Task directions
Each line from the one that contains "HFOV 50.9°. Given" to the last line of the records below must be restated word for word.
(Given information)
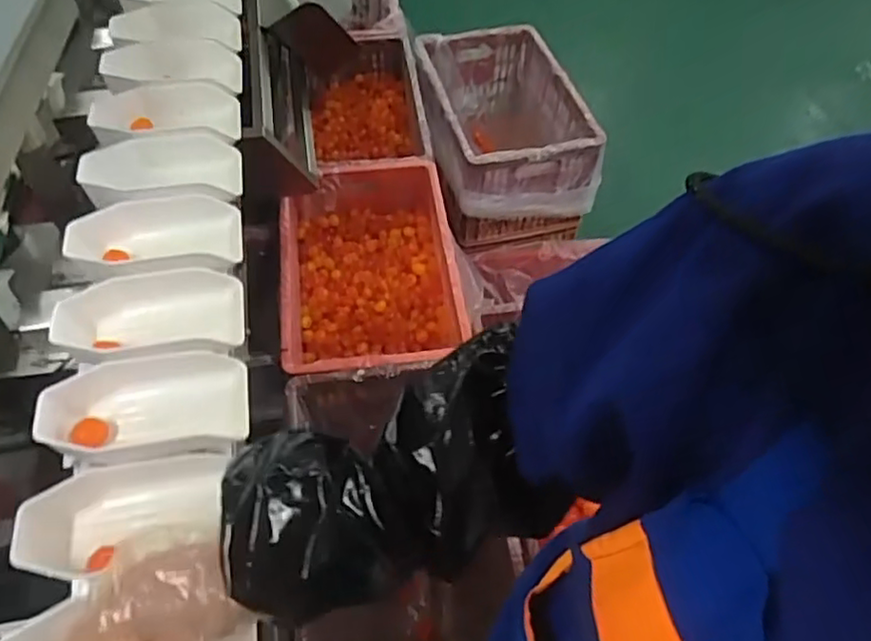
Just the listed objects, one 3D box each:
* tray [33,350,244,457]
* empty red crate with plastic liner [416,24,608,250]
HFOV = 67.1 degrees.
[{"bbox_3d":[-0.266,0.093,0.610,0.175,0.083,0.095,-6,56,-7],"label":"tray"},{"bbox_3d":[0.152,-0.452,1.585,0.376,0.270,0.506,-5,56,-6],"label":"empty red crate with plastic liner"}]

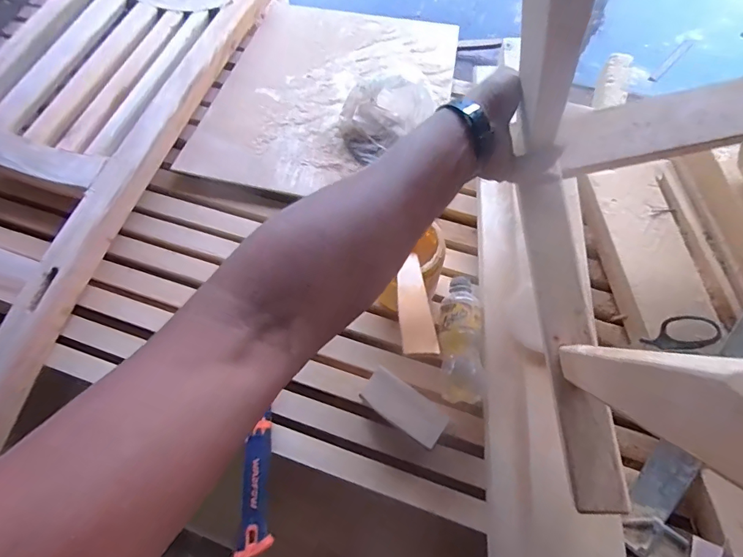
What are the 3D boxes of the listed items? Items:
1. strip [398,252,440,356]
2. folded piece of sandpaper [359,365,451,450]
[{"bbox_3d":[0.043,0.020,0.427,0.029,0.006,0.182,-1,27,3],"label":"strip"},{"bbox_3d":[0.042,0.164,0.534,0.106,0.033,0.050,32,72,15],"label":"folded piece of sandpaper"}]

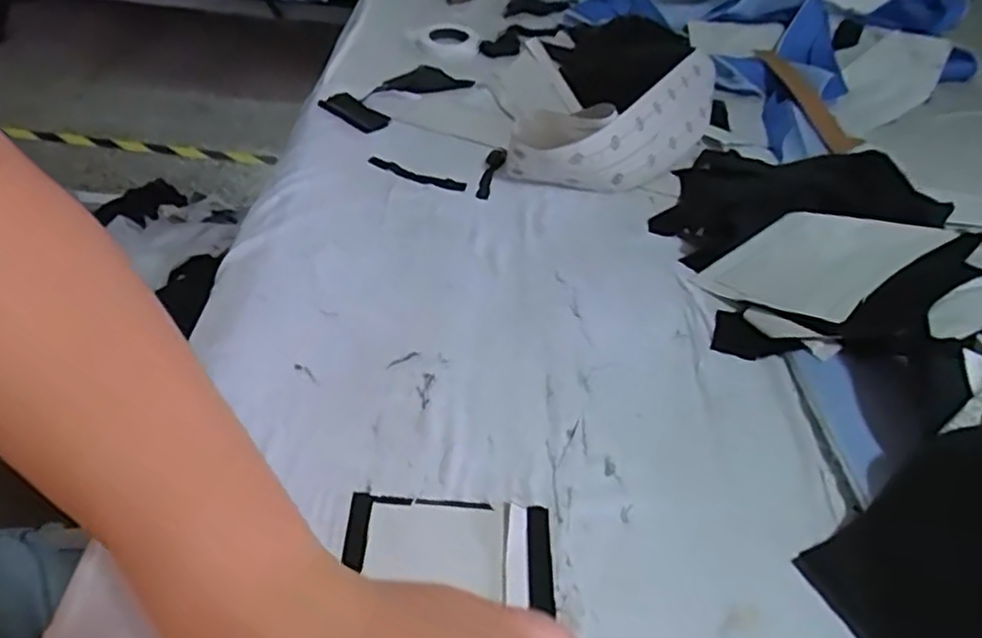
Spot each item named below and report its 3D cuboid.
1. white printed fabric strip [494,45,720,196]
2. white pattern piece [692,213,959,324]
[{"bbox_3d":[0.116,-0.154,0.540,0.255,0.056,0.080,-30,54,-33],"label":"white printed fabric strip"},{"bbox_3d":[0.202,-0.040,0.428,0.116,0.025,0.079,-37,55,-11],"label":"white pattern piece"}]

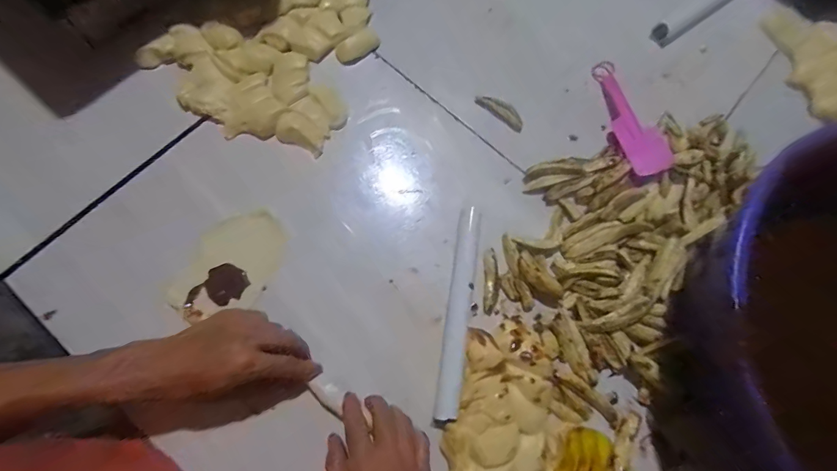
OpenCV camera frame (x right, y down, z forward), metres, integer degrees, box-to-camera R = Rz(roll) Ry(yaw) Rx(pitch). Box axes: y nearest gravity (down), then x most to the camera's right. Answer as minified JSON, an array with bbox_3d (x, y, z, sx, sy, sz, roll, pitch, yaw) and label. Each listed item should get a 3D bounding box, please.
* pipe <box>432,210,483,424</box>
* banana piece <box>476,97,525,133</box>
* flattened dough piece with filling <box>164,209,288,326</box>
[{"bbox_3d":[0.047,0.084,0.430,0.025,0.020,0.240,10,76,0],"label":"pipe"},{"bbox_3d":[0.112,-0.168,0.504,0.073,0.010,0.022,38,77,7],"label":"banana piece"},{"bbox_3d":[-0.213,0.034,0.434,0.092,0.019,0.138,30,77,5],"label":"flattened dough piece with filling"}]

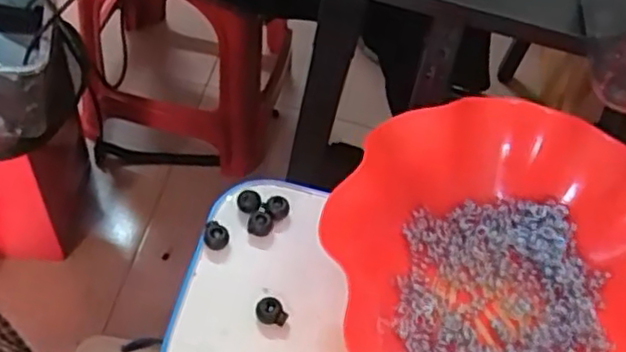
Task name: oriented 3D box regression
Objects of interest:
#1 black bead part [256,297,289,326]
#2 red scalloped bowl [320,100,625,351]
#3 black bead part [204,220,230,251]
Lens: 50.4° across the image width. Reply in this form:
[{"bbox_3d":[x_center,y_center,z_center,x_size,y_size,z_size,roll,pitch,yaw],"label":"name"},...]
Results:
[{"bbox_3d":[-0.024,0.080,0.396,0.018,0.010,0.014,14,55,6],"label":"black bead part"},{"bbox_3d":[0.126,0.059,0.390,0.209,0.055,0.219,2,54,-3],"label":"red scalloped bowl"},{"bbox_3d":[-0.061,0.038,0.420,0.015,0.014,0.016,2,54,-3],"label":"black bead part"}]

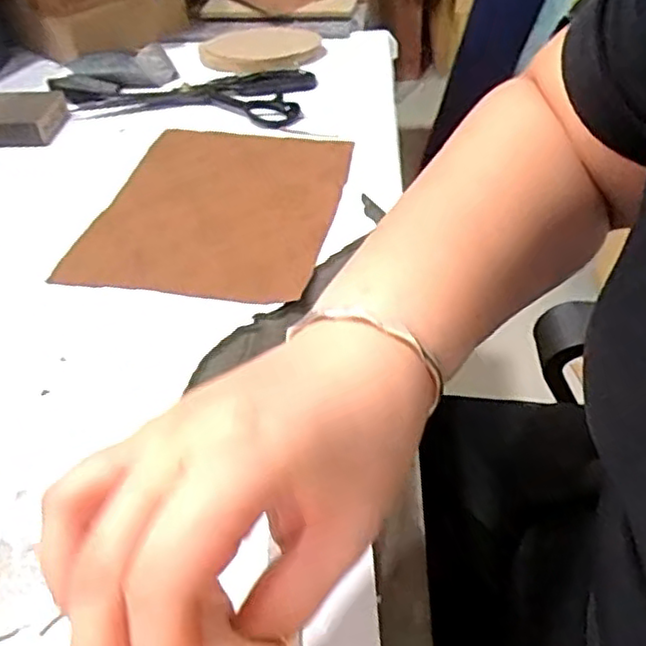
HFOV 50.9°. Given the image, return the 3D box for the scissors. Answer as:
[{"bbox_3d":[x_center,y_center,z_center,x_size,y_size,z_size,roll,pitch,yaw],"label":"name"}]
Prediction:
[{"bbox_3d":[-0.137,-0.237,0.704,0.241,0.015,0.110,4,43,11],"label":"scissors"}]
(End Given information)
Reply
HFOV 50.9°. Given the image, return the 3D box for the scissors. Answer as:
[{"bbox_3d":[x_center,y_center,z_center,x_size,y_size,z_size,roll,pitch,yaw],"label":"name"}]
Prediction:
[{"bbox_3d":[-0.137,-0.237,0.704,0.241,0.015,0.110,4,43,11],"label":"scissors"}]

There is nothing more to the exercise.